## Exercise:
Please return the entries, omitting and altering nothing.

Entries taken from a collection:
*** Block opens ***
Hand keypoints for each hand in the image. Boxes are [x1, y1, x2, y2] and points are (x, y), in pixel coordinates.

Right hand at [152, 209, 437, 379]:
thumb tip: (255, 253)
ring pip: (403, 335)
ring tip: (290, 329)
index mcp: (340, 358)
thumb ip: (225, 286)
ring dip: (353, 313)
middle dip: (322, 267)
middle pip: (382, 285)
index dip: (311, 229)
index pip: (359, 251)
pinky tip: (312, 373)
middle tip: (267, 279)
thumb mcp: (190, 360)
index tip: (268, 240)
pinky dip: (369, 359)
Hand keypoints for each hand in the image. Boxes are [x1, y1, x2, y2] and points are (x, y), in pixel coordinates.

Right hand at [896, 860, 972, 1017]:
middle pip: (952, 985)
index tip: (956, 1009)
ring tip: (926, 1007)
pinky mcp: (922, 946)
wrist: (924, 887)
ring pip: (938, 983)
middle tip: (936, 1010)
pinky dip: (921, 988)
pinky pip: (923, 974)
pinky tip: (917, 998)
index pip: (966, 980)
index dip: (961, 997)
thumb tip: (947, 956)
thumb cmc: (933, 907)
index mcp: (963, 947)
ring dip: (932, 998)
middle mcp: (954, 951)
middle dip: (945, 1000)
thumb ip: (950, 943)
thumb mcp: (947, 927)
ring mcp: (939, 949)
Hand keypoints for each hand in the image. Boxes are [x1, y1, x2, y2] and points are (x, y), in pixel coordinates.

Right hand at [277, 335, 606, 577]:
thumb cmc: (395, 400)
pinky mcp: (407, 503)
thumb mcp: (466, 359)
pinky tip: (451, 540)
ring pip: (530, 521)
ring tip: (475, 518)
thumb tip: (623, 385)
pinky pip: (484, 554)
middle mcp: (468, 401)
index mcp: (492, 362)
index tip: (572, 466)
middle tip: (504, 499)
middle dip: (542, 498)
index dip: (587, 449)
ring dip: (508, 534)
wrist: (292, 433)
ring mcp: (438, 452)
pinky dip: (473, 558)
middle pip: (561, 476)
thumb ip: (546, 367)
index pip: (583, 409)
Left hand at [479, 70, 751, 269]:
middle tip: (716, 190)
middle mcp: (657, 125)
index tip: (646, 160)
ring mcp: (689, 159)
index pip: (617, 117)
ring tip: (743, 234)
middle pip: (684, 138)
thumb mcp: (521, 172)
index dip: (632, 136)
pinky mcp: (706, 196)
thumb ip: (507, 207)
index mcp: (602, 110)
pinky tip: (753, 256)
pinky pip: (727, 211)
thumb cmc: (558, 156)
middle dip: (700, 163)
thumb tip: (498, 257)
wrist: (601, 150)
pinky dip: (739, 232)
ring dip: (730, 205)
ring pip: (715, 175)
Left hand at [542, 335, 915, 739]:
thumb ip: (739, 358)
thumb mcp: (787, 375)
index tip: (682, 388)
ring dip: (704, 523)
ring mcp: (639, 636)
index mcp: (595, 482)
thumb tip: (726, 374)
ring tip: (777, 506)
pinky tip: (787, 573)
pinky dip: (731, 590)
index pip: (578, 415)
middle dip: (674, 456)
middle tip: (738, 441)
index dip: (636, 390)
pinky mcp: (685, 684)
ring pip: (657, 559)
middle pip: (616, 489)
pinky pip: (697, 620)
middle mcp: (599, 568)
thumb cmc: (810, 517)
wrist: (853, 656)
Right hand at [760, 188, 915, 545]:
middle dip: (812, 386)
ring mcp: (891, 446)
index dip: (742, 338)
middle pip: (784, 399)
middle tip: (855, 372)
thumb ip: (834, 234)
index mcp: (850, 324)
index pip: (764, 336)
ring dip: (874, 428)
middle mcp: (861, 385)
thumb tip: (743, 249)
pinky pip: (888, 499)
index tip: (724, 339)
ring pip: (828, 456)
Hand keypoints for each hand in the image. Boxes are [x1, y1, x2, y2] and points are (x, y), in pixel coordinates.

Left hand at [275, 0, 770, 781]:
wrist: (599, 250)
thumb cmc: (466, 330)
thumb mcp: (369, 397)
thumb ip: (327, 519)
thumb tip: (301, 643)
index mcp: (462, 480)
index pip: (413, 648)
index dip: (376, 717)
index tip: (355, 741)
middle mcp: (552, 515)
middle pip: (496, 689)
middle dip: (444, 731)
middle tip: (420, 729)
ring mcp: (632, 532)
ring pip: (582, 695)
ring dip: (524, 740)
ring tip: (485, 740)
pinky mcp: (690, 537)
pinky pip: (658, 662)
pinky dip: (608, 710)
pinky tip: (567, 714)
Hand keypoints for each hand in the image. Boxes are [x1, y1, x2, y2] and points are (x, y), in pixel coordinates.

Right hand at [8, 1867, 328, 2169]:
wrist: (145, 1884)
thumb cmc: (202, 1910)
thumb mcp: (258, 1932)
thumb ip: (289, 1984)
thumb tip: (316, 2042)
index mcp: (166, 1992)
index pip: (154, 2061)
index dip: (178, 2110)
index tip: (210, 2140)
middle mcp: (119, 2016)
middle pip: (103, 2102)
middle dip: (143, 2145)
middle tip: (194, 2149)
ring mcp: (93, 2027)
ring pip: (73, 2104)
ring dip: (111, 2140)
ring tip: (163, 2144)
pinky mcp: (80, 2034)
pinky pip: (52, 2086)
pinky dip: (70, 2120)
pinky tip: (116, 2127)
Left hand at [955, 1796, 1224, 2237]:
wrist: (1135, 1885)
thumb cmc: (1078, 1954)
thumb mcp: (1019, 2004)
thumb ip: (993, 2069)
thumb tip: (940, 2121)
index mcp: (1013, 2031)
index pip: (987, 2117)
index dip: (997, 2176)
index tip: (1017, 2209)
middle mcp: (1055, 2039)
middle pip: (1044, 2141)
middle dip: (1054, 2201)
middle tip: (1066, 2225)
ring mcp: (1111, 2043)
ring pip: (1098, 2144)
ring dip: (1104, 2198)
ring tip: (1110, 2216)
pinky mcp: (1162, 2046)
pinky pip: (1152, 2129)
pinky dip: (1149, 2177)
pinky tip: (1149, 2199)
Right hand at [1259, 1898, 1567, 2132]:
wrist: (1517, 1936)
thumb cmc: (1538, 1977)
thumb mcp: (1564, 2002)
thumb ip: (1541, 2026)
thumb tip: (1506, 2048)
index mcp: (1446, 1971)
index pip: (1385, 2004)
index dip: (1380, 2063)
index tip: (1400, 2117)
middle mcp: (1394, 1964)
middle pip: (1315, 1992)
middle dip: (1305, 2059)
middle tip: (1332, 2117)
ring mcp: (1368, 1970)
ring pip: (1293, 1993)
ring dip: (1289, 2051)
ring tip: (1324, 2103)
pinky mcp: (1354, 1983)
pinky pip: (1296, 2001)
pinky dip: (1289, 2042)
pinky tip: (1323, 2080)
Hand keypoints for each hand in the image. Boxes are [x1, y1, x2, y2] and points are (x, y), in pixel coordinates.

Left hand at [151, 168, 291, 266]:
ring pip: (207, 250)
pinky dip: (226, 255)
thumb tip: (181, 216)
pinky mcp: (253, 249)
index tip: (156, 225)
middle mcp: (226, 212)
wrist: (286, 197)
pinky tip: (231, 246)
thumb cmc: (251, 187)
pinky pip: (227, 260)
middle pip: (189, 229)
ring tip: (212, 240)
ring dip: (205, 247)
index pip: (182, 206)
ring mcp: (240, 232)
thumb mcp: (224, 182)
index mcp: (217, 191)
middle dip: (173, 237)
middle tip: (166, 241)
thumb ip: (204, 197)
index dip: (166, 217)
*** Block closes ***
## Response to this exercise:
Hand keypoints for each hand in the image. Boxes are [x1, y1, x2, y2] and points are (x, y), in pixel coordinates.

Right hand at [152, 209, 437, 379]:
thumb tip: (255, 253)
ring pip: (403, 335)
ring tip: (290, 329)
index mcp: (340, 358)
thumb ip: (225, 286)
ring dip: (353, 313)
middle dip: (322, 267)
middle pip: (382, 285)
index dip: (311, 229)
index pip: (359, 251)
pinky tip: (312, 373)
middle tip: (267, 279)
thumb mcp: (190, 360)
index tip: (268, 240)
pinky dip: (369, 359)
Hand keypoints for each hand in the image. Boxes are [x1, y1, x2, y2] and points are (x, y), in pixel coordinates.

Right hand at [896, 860, 972, 1017]:
middle pip: (952, 985)
index tip: (956, 1009)
ring tip: (926, 1007)
pinky mcp: (922, 946)
wrist: (924, 887)
ring pip: (938, 983)
middle tip: (936, 1010)
pinky dip: (921, 988)
pinky pip: (923, 974)
pinky tip: (917, 998)
index pip: (966, 980)
index dip: (961, 997)
thumb tip: (947, 956)
thumb cmc: (933, 907)
index mcp: (963, 947)
ring dip: (932, 998)
middle mcp: (954, 951)
middle dip: (945, 1000)
thumb ip: (950, 943)
thumb mcp: (947, 927)
ring mcp: (939, 949)
Hand keypoints for each hand in the image. Boxes are [x1, y1, x2, y2] and points are (x, y), in pixel coordinates.

Right hand at [277, 335, 606, 577]:
thumb cmc: (395, 400)
pinky mcp: (407, 503)
thumb mcp: (466, 359)
pinky tip: (451, 540)
ring pip: (530, 521)
ring tip: (475, 518)
thumb tip: (623, 385)
pinky pip: (484, 554)
middle mcp: (468, 401)
index mcp: (492, 362)
index tip: (572, 466)
middle tip: (504, 499)
middle dip: (542, 498)
index dip: (587, 449)
ring dip: (508, 534)
wrist: (292, 433)
ring mcp: (438, 452)
pinky dip: (473, 558)
middle pip: (561, 476)
thumb ip: (546, 367)
index pip: (583, 409)
Left hand at [479, 70, 751, 269]:
middle tip: (716, 190)
middle mcp: (657, 125)
index tip: (646, 160)
ring mcp: (689, 159)
index pip: (617, 117)
ring tip: (743, 234)
middle pip: (684, 138)
thumb mcp: (521, 172)
index dip: (632, 136)
pinky mcp: (706, 196)
thumb ip: (507, 207)
index mcp: (602, 110)
pinky tip: (753, 256)
pinky pip: (727, 211)
thumb cmc: (558, 156)
middle dip: (700, 163)
thumb tip: (498, 257)
wrist: (601, 150)
pinky dip: (739, 232)
ring dip: (730, 205)
ring pip: (715, 175)
Left hand at [542, 335, 915, 739]:
thumb ip: (739, 358)
thumb mcp: (787, 375)
index tip: (682, 388)
ring dip: (704, 523)
ring mcp: (639, 636)
index mcp: (595, 482)
thumb tip: (726, 374)
ring tip: (777, 506)
pinky tip: (787, 573)
pinky dip: (731, 590)
index pip: (578, 415)
middle dip: (674, 456)
middle tip: (738, 441)
index dip: (636, 390)
pinky mcp: (685, 684)
ring pip: (657, 559)
middle pip: (616, 489)
pinky pip: (697, 620)
middle mcp: (599, 568)
thumb cmc: (810, 517)
wrist: (853, 656)
Right hand at [760, 188, 915, 545]:
middle dip: (812, 386)
ring mcp: (891, 446)
index dip: (742, 338)
middle pip: (784, 399)
middle tip: (855, 372)
thumb ip: (834, 234)
index mcp: (850, 324)
index pip: (764, 336)
ring dip: (874, 428)
middle mcp: (861, 385)
thumb tip: (743, 249)
pinky pip: (888, 499)
index tip: (724, 339)
ring pip: (828, 456)
Hand keypoints for each hand in the image. Boxes are [x1, y1, x2, y2] and points are (x, y), in pixel coordinates.

Left hand at [275, 0, 770, 781]:
wrist: (599, 250)
thumb cmc: (466, 330)
thumb mcp: (369, 397)
thumb ip: (327, 519)
thumb tip: (301, 643)
index mcp: (462, 480)
index pip: (413, 648)
index dip: (376, 717)
index tip: (355, 741)
middle mcp: (552, 515)
middle pip: (496, 689)
middle dip: (444, 731)
middle tip: (420, 729)
ring mcp: (632, 532)
ring pip: (582, 695)
ring dip: (524, 740)
ring tip: (485, 740)
pinky mcp: (690, 537)
pinky pip: (658, 662)
pinky dip: (608, 710)
pinky tip: (567, 714)
Hand keypoints for each hand in the image. Boxes are [x1, y1, x2, y2] and points are (x, y), in pixel coordinates.

Right hand at [8, 1867, 328, 2169]:
wrist: (145, 1884)
thumb cmc: (202, 1910)
thumb mcp: (258, 1932)
thumb ip: (289, 1984)
thumb tip: (316, 2042)
index mcp: (166, 1992)
index pip: (154, 2061)
index dip: (178, 2110)
index tip: (210, 2140)
middle mcp: (119, 2016)
middle pip: (103, 2102)
middle dip: (143, 2145)
middle tip: (194, 2149)
ring mcp: (93, 2027)
ring pip: (73, 2104)
ring dip: (111, 2140)
ring tip: (163, 2144)
pinky mcp: (80, 2034)
pinky pip: (52, 2086)
pinky dip: (70, 2120)
pinky tip: (116, 2127)
Left hand at [955, 1796, 1224, 2237]:
wrist: (1135, 1885)
thumb cmc: (1078, 1954)
thumb mcp: (1019, 2004)
thumb ip: (993, 2069)
thumb tip: (940, 2121)
index mcp: (1013, 2031)
index pip: (987, 2117)
index dip: (997, 2176)
index tip: (1017, 2209)
middle mcp: (1055, 2039)
middle pip: (1044, 2141)
middle dip: (1054, 2201)
middle tip: (1066, 2225)
ring mcp: (1111, 2043)
ring pip: (1098, 2144)
ring dip: (1104, 2198)
ring tip: (1110, 2216)
pinky mcp: (1162, 2046)
pinky pip: (1152, 2129)
pinky dip: (1149, 2177)
pinky tip: (1149, 2199)
Right hand at [1259, 1898, 1567, 2132]:
wrist: (1517, 1936)
thumb cmc: (1538, 1977)
thumb mcp: (1564, 2002)
thumb ip: (1541, 2026)
thumb tip: (1506, 2048)
index mcp: (1446, 1971)
index pip: (1385, 2004)
index dip: (1380, 2063)
index tip: (1400, 2117)
middle mcp: (1394, 1964)
middle pip: (1315, 1992)
middle dip: (1305, 2059)
middle tip: (1332, 2117)
ring mcp: (1368, 1970)
ring pip: (1293, 1993)
ring dip: (1289, 2051)
ring tip: (1324, 2103)
pinky mcp: (1354, 1983)
pinky pip: (1296, 2001)
pinky dip: (1289, 2042)
pinky tip: (1323, 2080)
Hand keypoints for each hand in the image. Boxes are [x1, y1, x2, y2] and points are (x, y), in pixel coordinates.

Left hand at [151, 168, 291, 266]:
ring pip: (207, 250)
pinky dip: (226, 255)
thumb tip: (181, 216)
pinky mcp: (253, 249)
index tip: (156, 225)
middle mcp: (226, 212)
wrist: (286, 197)
pinky tip: (231, 246)
thumb cmc: (251, 187)
pinky pip: (227, 260)
middle pip: (189, 229)
ring tip: (212, 240)
ring dip: (205, 247)
index pip: (182, 206)
ring mcp: (240, 232)
thumb mcp: (224, 182)
index mcp: (217, 191)
middle dip: (173, 237)
middle tip: (166, 241)
thumb ip: (204, 197)
index dip: (166, 217)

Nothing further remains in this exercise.